◆ **Problem statement**
In the boxplot tutorial, why is the Scaffold column converted into a factor before plotting?

◆ **Reading passage**
OK. Let’s do a quick boxplot.
fig2a_data %>%
ggplot(aes(x=Scaffold, y=`Young\'s Modulus`)) +
geom_boxplot()
Hmm, the order is not ideal
Let’s convert the Scaffold
character vector type column into a factor, which allows us to set a custom order of the values. ggplot
uses alphabetical order for character vectors.
fig2a_data %>%
mutate(Scaffold = factor(Scaffold, levels = c('Single layer unfused', 'Single layer fused', 'Bilayer random fibers', 'Bilayer aligned fibers'))) %>%
ggplot(aes(x=Scaffold, y=`Young\'s Modulus`)) +
geom_boxplot()
Overlay points
I am a HUGE proponent of showing your data. If you just use the boxplot you are not giving any information on how many experiments you have done.
So let’s show off the data by using the the modular nature of ggplot
Need another plotting style? Just +
another geom_
fig2a_data %>%
mutate(Scaffold = factor(Scaffold, levels = c('Single layer unfused', 'Single layer fused', 'Bilayer random fibers', 'Bilayer aligned fibers'))) %>%
ggplot(aes(x=Scaffold, y=`Young\'s Modulus`)) +
geom_boxplot() +
geom_point()
Wilcox test
It’s popular in science papers to show the p-values between the groups. We set up the groupings with the my_comparison
list object. ggpubr
then is used to overlay the results with its stat_compare_means
ggplot add-on.
my_comparisons <- list( c("Single layer unfused", "Single layer fused"), c("Single layer unfused", "Bilayer random fibers"), c("Single layer unfused", "Bilayer aligned fibers") )

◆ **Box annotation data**
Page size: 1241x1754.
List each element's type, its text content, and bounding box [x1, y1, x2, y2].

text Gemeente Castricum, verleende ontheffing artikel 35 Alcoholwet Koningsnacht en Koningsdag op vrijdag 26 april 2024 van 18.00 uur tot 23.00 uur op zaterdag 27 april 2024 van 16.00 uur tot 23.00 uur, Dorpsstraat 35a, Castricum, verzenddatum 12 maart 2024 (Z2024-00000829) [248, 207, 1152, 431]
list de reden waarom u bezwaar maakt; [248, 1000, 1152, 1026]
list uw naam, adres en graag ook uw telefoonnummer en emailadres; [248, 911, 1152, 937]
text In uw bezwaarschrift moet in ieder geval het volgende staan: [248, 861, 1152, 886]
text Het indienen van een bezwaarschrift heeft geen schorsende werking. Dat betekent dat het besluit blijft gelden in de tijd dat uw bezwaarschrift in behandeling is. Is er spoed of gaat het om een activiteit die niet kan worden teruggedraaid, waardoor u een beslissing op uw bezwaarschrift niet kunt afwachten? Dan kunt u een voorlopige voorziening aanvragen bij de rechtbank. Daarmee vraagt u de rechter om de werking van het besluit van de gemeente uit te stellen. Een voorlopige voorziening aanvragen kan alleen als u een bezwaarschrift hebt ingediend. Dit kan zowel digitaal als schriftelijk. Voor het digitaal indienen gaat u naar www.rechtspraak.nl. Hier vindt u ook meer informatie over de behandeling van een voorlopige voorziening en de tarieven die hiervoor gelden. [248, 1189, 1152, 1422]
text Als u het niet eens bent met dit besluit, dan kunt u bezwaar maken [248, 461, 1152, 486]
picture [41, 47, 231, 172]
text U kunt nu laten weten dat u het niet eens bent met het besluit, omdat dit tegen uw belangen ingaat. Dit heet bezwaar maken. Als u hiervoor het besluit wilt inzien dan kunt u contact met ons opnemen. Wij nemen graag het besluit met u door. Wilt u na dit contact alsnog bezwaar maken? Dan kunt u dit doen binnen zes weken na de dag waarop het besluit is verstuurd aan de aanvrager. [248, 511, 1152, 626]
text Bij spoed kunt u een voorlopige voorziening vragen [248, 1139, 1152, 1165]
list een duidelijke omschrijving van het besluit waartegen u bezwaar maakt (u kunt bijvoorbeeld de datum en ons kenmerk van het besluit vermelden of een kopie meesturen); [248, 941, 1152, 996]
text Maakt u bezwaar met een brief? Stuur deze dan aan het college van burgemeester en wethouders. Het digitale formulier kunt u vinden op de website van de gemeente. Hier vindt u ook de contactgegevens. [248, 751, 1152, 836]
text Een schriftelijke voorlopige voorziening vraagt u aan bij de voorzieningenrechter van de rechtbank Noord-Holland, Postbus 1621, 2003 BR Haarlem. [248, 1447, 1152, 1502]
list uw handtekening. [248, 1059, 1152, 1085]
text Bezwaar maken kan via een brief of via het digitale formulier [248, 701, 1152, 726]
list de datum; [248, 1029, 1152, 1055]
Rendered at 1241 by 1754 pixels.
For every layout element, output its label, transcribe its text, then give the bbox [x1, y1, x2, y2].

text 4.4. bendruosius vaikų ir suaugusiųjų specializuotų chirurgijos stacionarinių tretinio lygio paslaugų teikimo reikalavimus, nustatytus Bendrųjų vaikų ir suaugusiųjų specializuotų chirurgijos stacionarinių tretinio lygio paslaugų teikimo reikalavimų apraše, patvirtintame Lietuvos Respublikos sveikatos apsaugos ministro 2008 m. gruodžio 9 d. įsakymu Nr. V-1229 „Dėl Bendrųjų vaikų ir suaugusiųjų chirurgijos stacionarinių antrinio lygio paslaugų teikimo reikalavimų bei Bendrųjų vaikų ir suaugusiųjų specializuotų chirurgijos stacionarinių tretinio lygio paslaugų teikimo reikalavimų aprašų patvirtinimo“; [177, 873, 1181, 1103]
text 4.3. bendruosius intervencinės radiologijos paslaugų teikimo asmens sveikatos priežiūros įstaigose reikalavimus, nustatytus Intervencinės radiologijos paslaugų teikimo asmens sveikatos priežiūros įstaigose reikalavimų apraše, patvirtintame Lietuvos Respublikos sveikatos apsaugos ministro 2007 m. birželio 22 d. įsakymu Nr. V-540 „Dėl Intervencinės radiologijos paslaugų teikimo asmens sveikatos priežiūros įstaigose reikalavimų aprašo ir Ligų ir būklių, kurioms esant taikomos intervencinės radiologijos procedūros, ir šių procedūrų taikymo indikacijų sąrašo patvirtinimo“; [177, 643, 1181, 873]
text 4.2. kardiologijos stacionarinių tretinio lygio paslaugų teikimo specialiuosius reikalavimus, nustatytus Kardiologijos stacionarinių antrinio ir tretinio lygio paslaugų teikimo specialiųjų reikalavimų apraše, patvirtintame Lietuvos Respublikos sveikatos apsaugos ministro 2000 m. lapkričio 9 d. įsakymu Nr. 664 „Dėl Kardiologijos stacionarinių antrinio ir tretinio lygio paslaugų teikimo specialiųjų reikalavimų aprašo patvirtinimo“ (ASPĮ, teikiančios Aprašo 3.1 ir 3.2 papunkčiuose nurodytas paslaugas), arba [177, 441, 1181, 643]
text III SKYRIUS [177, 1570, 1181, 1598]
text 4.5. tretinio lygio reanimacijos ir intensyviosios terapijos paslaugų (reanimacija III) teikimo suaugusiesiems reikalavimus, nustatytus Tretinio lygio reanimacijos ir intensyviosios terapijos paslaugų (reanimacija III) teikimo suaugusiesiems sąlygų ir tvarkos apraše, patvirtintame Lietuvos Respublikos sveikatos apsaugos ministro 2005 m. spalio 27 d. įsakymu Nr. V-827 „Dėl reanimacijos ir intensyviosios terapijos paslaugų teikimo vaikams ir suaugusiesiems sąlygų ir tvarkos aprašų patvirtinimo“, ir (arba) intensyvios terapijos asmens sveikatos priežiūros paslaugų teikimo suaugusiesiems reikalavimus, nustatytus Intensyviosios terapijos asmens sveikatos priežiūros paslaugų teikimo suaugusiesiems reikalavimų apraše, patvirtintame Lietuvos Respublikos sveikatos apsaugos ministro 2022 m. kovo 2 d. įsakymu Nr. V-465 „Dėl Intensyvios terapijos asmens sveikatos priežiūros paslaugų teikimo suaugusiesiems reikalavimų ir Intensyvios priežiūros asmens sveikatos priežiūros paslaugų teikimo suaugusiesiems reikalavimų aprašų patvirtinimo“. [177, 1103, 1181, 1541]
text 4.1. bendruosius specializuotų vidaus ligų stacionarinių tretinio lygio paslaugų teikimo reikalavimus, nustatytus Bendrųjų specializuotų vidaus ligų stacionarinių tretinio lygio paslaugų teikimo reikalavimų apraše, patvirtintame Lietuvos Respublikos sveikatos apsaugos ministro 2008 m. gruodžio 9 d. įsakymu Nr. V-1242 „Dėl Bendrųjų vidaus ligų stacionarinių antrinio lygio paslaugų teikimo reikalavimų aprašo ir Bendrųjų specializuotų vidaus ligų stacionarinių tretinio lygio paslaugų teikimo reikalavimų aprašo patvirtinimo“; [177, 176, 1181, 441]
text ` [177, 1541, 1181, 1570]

◆ **Response**
ggplot orders a character vector alphabetically, which left the groups in a poor order. Converting Scaffold into a factor allows a custom order of its values to be set, so the boxes appear in the sequence given by the levels.